Архонт

~ 2 ~

Ехидно улыбался и Павел, который наблюдал за этой сценкой на расстоянии: как она его, а?! Будет знать, как лезть к моей любимой!

* * *

Эклеры, песочное, трубочки, слоёное, бисквитное, безе… Нет, только не безе! Агата терпеть не могла этот сладкий пенопласт. Но какое же выбрать? О, «Птичье молоко» – воздушное, аппетитное. Пускай сегодня будет «Птичье молоко». А завтра… нет-нет, даже думать об этом нельзя. Если сделать выбор заранее, то потеряется весь кайф. Выбирать пирожное нужно спонтанно, порой, вопреки собственному вкусу: может, выбрать пышный, обильно покрытый шоколадной глазурью эклер? Увы, не его сегодня день. Вот просто захотелось, чтобы было так, и точка! Сиюминутный бунтарский порыв. Эдакая неожиданность для самой себя. Без обид, эклер. Такая наивная блажь позволяла Агате не чувствовать себя рабой привычки.

С пирожным, завёрнутым в бумажный квадратик, она покинула павильон и направилась в парк. Заметила Павла. Тот, переминаясь с ноги на ногу, стоял возле продуктовой палатки и, несмотря на приличное серое пальто, галстук и круглые очки в металлической оправе, всё равно выглядел как бедный родственник. Агата давно отметила, что у этого дрыща был просто талант не вписываться в окружающую обстановку. Вокруг прохожие, автомобили по шоссе ползут, а он как будто диссонировал со всем этим. Так могла бы выделяться сухая ёлка в летнем лиственном лесу. А может, он и старался неосознанно выделяться? Для неё. Мол, вот я, всегда рядом, заметь меня.

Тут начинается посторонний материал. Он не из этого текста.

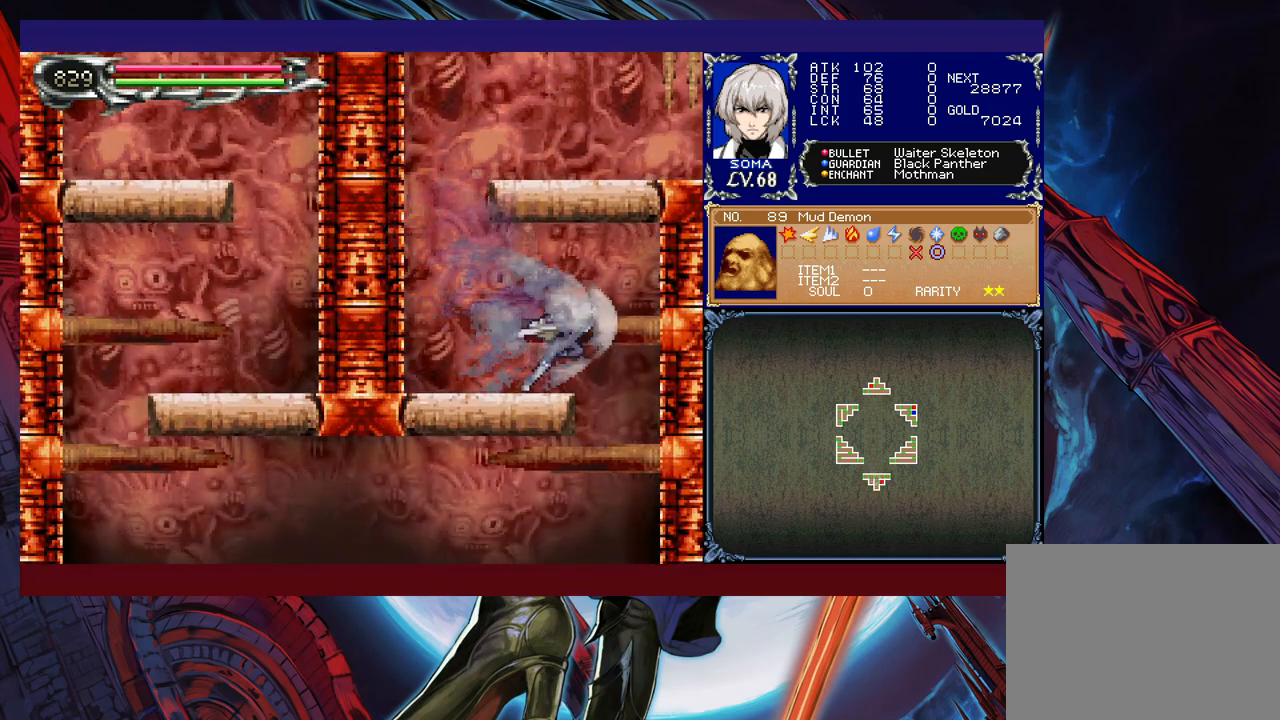
{"buttons": ["R1"], "left_stick": "left", "events": [[167, "left_stick", "left"]]}
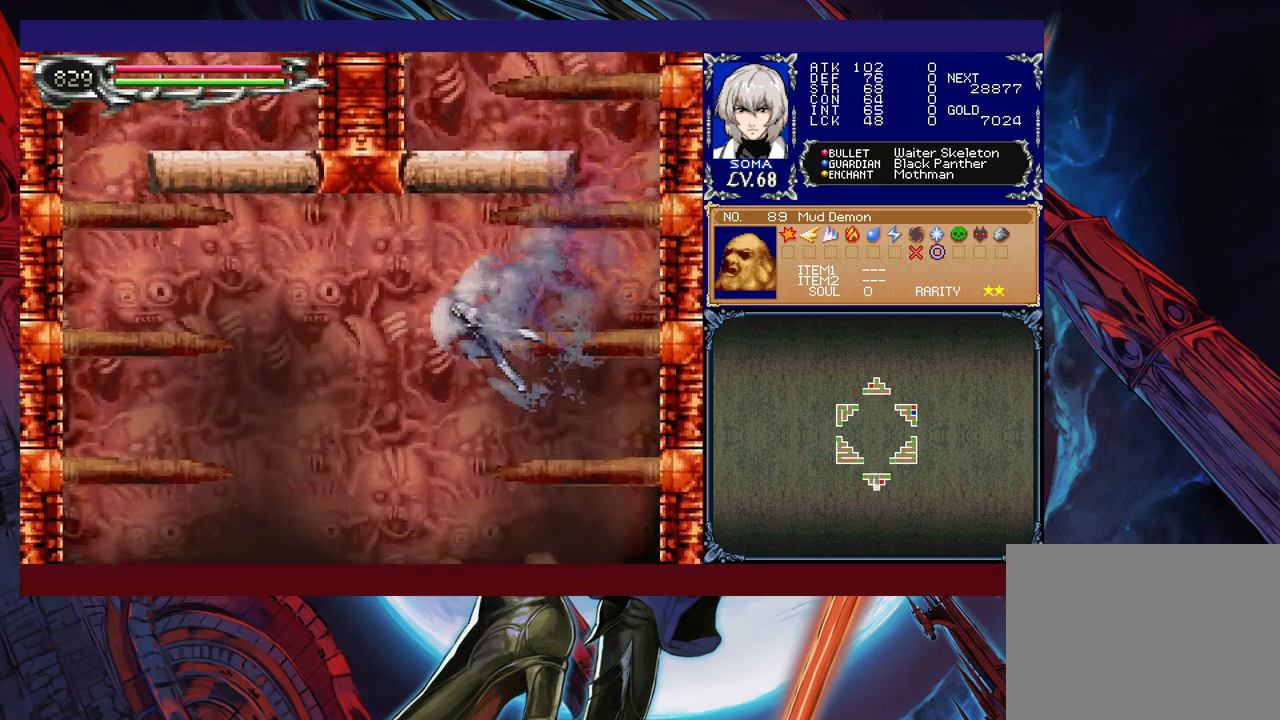
{"buttons": [], "left_stick": "right", "events": [[83, "R1", "up"], [367, "left_stick", "right"]]}
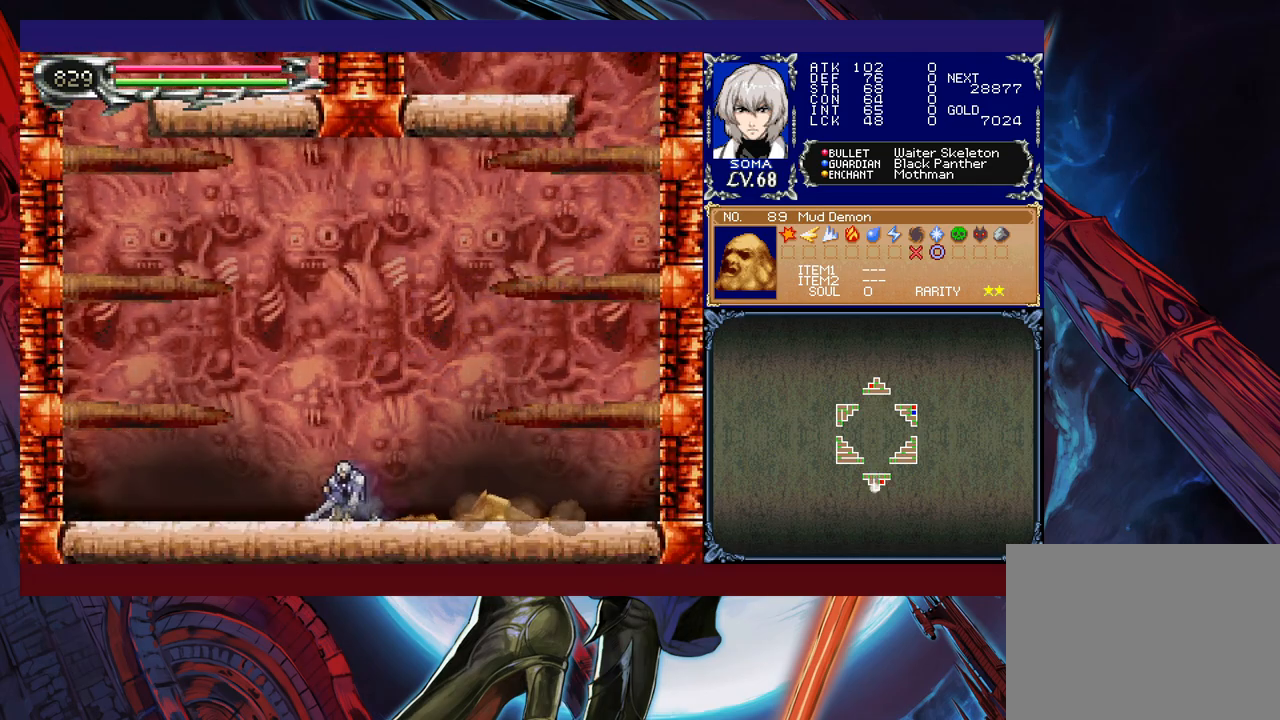
{"buttons": [], "left_stick": "center", "events": [[17, "left_stick", "center"], [367, "left_stick", "right"], [417, "left_stick", "center"]]}
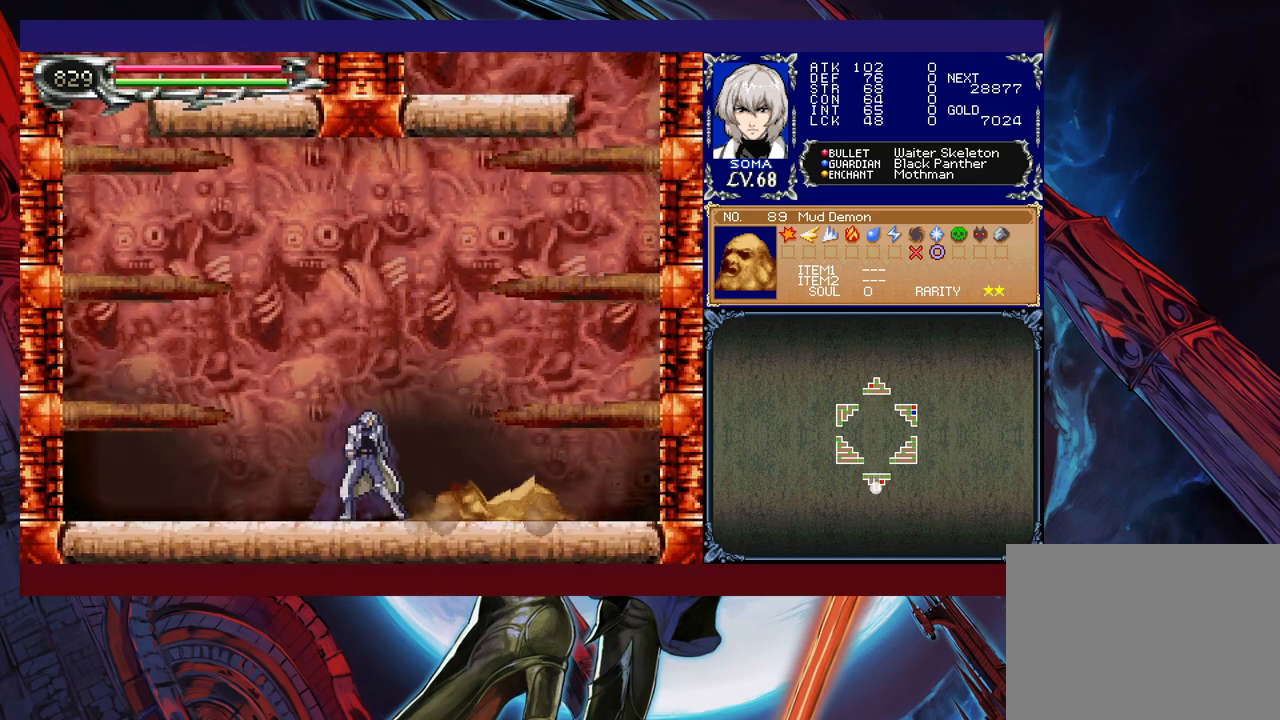
{"buttons": [], "left_stick": "center", "events": []}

Тут хочешь-не хочешь, а заметишь. Но он всё равно был частичкой обыденности – скучной и банальной, как пирожное безе, которое Агата никогда не покупала.

Итак – парк. Он находился совсем близко от торговых рядов. Место, которое давно облюбовали алкаши. Но они, как правило, собирались по утрам, чтобы объединить своё мутное сознание в не менее мутный, но мощный коллективный разум. Вопрос на консилиуме всегда решался один и тот же: где бы похмелиться? Коллективный разум неизменно находил ответ.

А Агата приходила в парк, чтобы расслабленно откинувшись на спинку скамейки, в спокойном одиночестве съесть пирожное. Откусывая от лакомства по маленькому кусочку, она обычно размышляла о всяких пустяках. Но порой именно в парке на неё что-то накатывало, и она принималась думать о том, что никогда не уедет из этого города, что родилась не в том месте, не в то время, и не в той семье. Думала об этом без жалости к себе – просто перебирала в голове неприглядные факты. Жалеть себя – запрет!

Посетят ли её сегодня подобные мысли? Кто знает… Обычно, степень депрессивности мыслей зависела от погоды. А сегодня погода была неплохая – ветра нет, снежок. К тому же, весёлый настрой ещё не испарился.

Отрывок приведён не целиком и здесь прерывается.